→ **YOUR INSTRUCTIONS**
Could you count the lines below that include the word "nauki" and give only the number?

***** THE RECORDS

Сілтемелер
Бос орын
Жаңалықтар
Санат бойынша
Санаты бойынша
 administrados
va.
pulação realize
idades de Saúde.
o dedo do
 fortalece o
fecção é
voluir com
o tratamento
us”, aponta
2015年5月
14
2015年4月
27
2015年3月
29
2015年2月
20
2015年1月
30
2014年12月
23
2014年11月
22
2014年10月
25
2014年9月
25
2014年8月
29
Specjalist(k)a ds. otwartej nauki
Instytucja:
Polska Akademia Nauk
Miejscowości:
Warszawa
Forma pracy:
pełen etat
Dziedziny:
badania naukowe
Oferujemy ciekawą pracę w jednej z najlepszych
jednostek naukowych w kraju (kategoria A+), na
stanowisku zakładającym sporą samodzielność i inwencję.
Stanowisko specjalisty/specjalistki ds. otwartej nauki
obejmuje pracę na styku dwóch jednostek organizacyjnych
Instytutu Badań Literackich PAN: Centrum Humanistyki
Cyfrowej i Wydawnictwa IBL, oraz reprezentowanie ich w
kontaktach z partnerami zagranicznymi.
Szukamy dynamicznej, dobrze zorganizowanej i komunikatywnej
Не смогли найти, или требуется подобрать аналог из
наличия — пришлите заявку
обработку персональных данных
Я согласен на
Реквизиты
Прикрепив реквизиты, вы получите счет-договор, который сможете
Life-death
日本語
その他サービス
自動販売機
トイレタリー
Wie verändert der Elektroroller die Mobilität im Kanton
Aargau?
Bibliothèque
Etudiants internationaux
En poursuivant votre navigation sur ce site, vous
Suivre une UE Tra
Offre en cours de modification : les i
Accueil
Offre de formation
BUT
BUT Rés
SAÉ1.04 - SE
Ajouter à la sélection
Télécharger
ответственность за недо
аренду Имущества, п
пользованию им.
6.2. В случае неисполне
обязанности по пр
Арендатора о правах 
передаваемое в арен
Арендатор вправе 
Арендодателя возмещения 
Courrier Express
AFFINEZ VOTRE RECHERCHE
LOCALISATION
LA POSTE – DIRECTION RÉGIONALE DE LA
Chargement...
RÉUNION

**********

→ **SOLUTION**
2